2009-09-13 Thread John Denker
On 09/13/09 19:22, Ron Jensen wrote:

 639 : timoore 1.28 if (elevation_ft = ISA_def[1].height) { 
 640 : SG_LOG(SG_GENERAL, SG_ALERT, recalc_sl_temperature:  
 641 :  valid only in troposphere, not   elevation_ft);
 642 : return;
 
 
 Quick question.  The old code would silently ignore updating the sea
 level temperature if we were above 28000 ft.  This code seems to want to
 spit gratuitous error messages if we get above whatever altitude
 ISA_def[1].height represents. 

1) As the message indicates, the altitude in question
is the top of the troposphere.  The layer numbers and
names are documented near the top of
  http://www.av8n.com/physics/altimetry.htm

I suppose the code would be improved by
  const int tropopause(1);
  ...
  if (elevation_ft = ISA_def[tropopause].height)


2) How sure are you that the error message is gratuitous?

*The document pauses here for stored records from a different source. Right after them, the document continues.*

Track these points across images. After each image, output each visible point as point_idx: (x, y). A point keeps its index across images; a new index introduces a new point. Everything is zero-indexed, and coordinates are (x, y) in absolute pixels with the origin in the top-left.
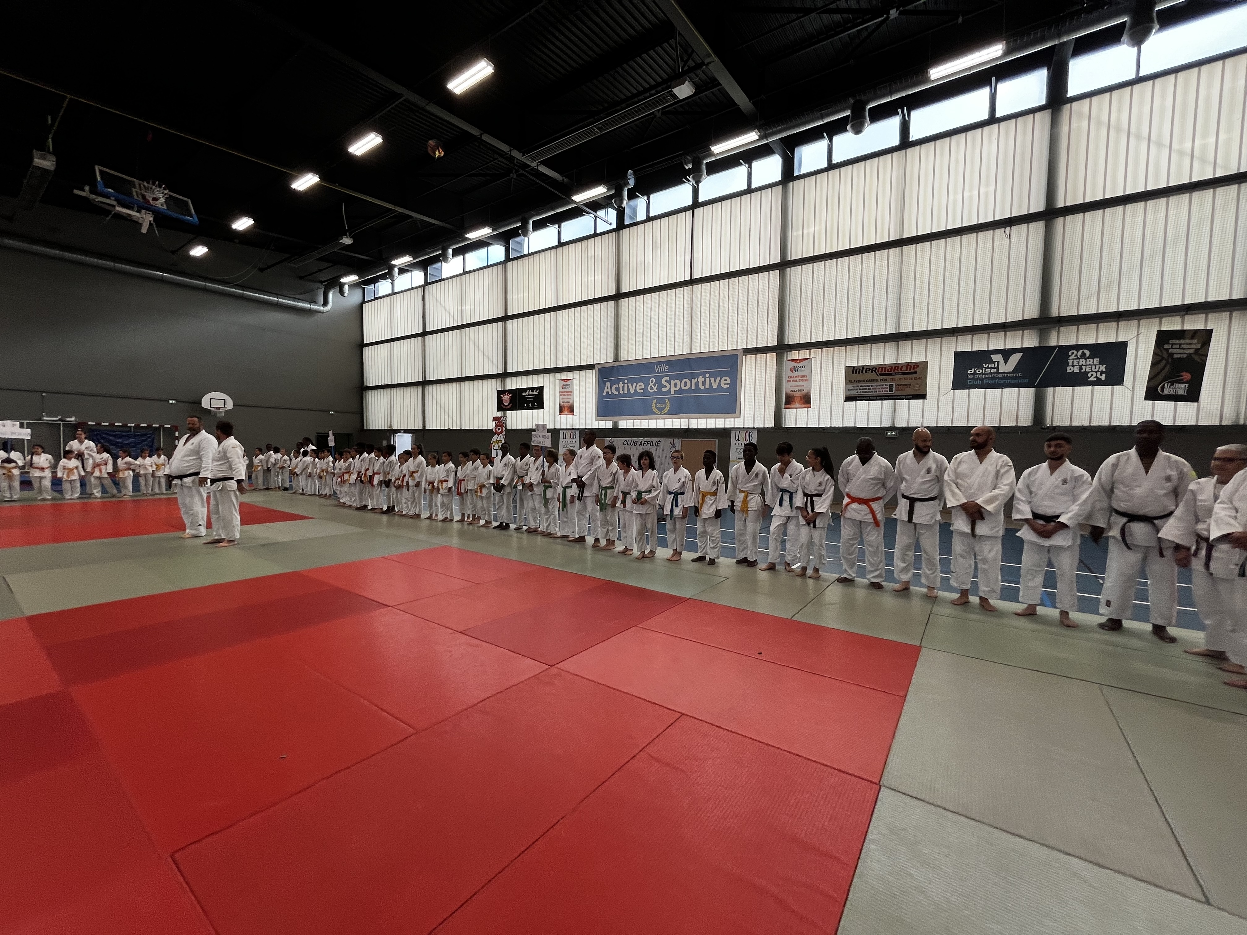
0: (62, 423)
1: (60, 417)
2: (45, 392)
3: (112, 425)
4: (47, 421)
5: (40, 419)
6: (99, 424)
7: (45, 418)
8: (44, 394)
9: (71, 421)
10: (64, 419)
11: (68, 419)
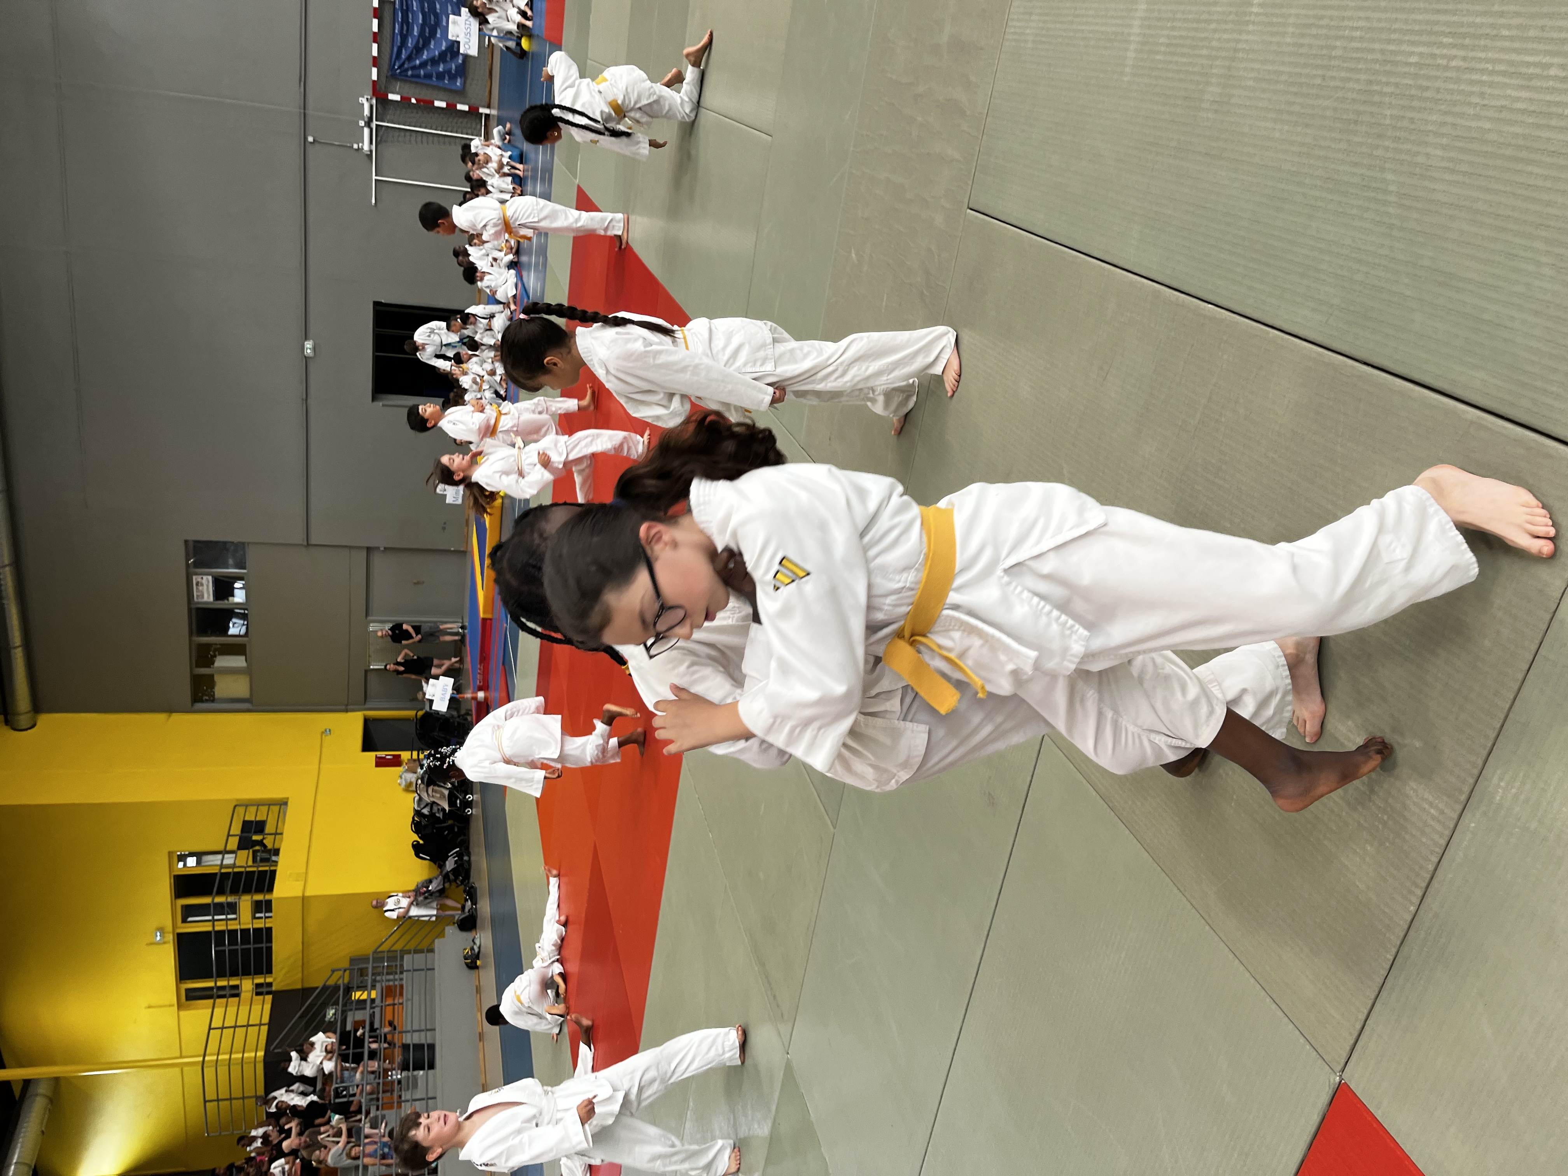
0: (374, 123)
1: (362, 123)
2: (305, 139)
3: (376, 38)
4: (371, 143)
5: (370, 156)
6: (375, 62)
7: (366, 147)
8: (310, 139)
9: (371, 107)
10: (366, 119)
11: (367, 112)
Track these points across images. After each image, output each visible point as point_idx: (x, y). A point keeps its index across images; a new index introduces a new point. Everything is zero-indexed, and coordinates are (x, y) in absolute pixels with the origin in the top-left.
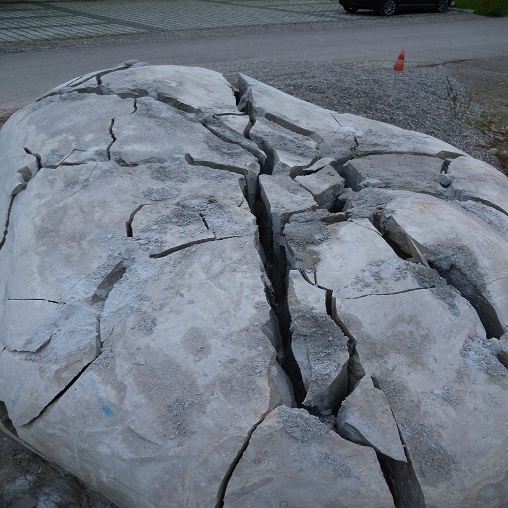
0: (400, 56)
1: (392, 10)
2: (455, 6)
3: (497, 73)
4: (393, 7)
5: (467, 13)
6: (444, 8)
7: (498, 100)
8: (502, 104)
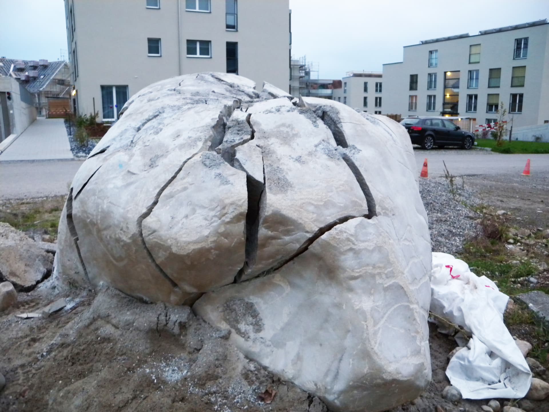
0: (424, 164)
1: (431, 144)
2: (478, 145)
3: (499, 183)
4: (431, 142)
5: (487, 150)
6: (469, 146)
7: (496, 198)
8: (498, 200)
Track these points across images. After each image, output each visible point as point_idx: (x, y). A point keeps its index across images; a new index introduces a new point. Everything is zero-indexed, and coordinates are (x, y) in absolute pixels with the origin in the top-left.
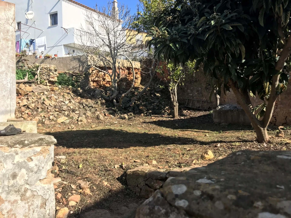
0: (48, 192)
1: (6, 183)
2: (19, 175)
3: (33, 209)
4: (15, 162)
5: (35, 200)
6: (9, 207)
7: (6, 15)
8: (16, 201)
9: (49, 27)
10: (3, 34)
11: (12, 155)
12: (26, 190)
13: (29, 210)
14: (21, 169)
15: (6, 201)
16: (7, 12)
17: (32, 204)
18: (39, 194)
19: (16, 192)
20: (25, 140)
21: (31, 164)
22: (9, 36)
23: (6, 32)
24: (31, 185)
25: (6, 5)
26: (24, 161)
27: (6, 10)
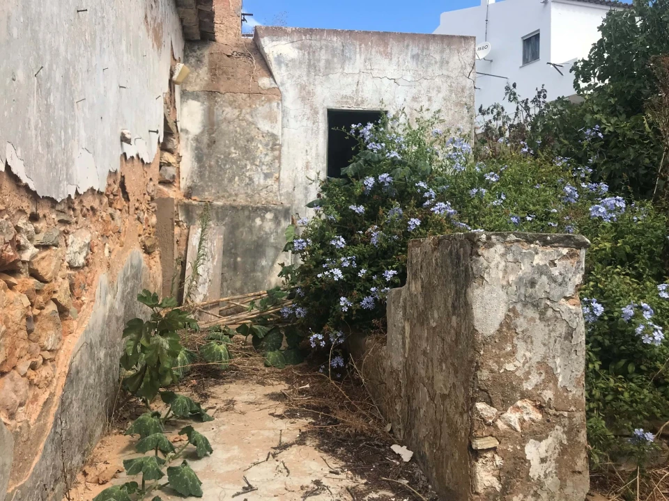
0: (576, 318)
1: (522, 291)
2: (539, 284)
3: (554, 336)
4: (534, 264)
5: (558, 325)
6: (525, 326)
7: (461, 59)
8: (533, 319)
9: (521, 67)
10: (456, 95)
11: (531, 253)
12: (547, 307)
13: (550, 337)
14: (541, 275)
15: (522, 315)
16: (463, 54)
17: (554, 330)
18: (563, 318)
19: (534, 306)
20: (547, 236)
21: (555, 272)
22: (465, 97)
23: (460, 90)
24: (553, 302)
25: (461, 42)
26: (545, 265)
27: (461, 50)
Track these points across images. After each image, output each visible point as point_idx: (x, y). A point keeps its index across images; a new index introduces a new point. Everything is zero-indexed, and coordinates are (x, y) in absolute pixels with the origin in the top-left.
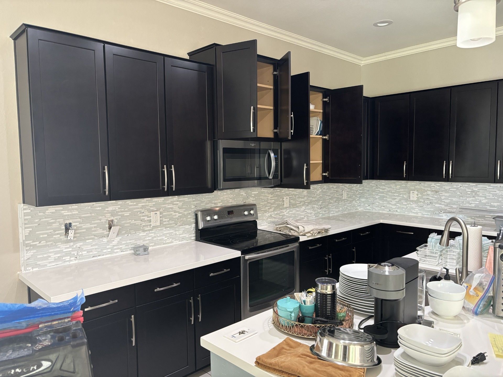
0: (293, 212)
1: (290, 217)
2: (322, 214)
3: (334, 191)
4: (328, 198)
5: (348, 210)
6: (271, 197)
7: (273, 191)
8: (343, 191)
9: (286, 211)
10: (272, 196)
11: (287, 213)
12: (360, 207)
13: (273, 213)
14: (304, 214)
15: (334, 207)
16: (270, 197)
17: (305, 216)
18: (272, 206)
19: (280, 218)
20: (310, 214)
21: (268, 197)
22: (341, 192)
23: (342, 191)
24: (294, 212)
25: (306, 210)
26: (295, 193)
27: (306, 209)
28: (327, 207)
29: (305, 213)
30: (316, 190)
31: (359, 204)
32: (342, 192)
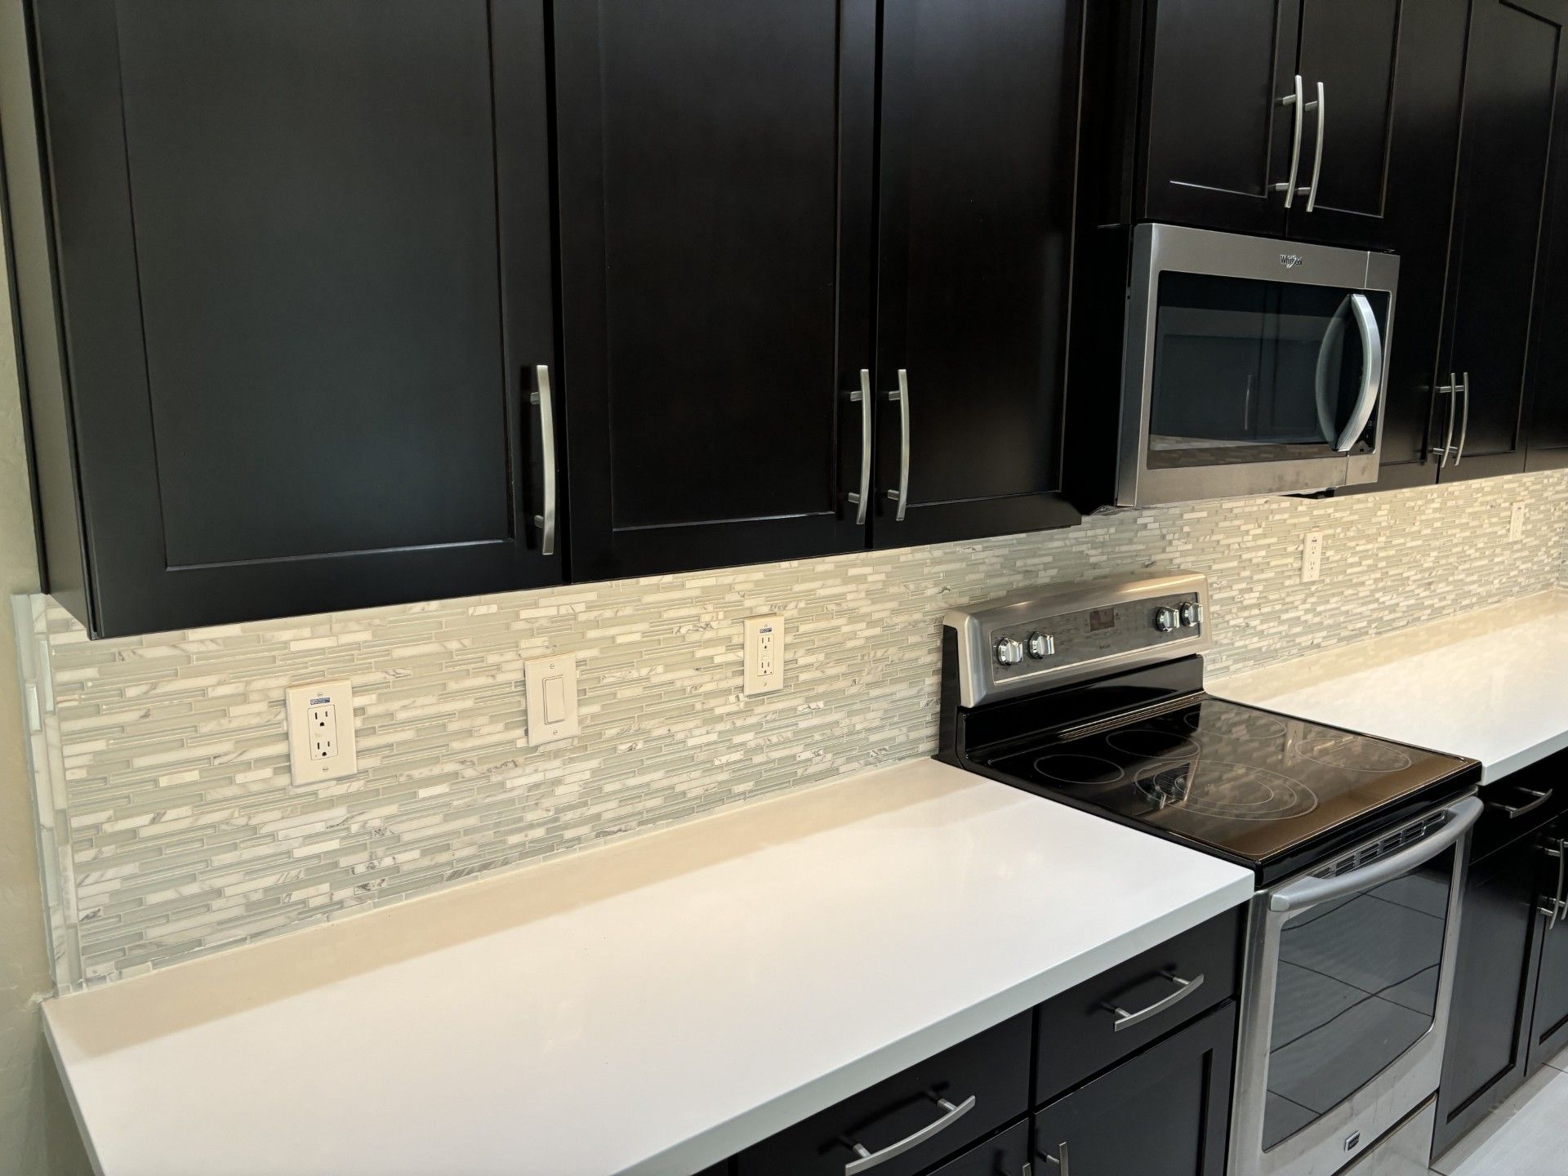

 Is calling  _recalc_sl_temperature () above some vaguely defined
 altitude an error that deserves to be an SG_ALERT?

IMHO, yes.

It seems to me that it really is an error to call
_recalc_sl_temperature with a wildly out-of-range parameter.
Outside the troposphere the semantics of such a call is 
undefined and undefinable.  Perhaps it would be constructive
to figure out what routine is making this call, and figure 
out why it is doing something that doesn't make sense.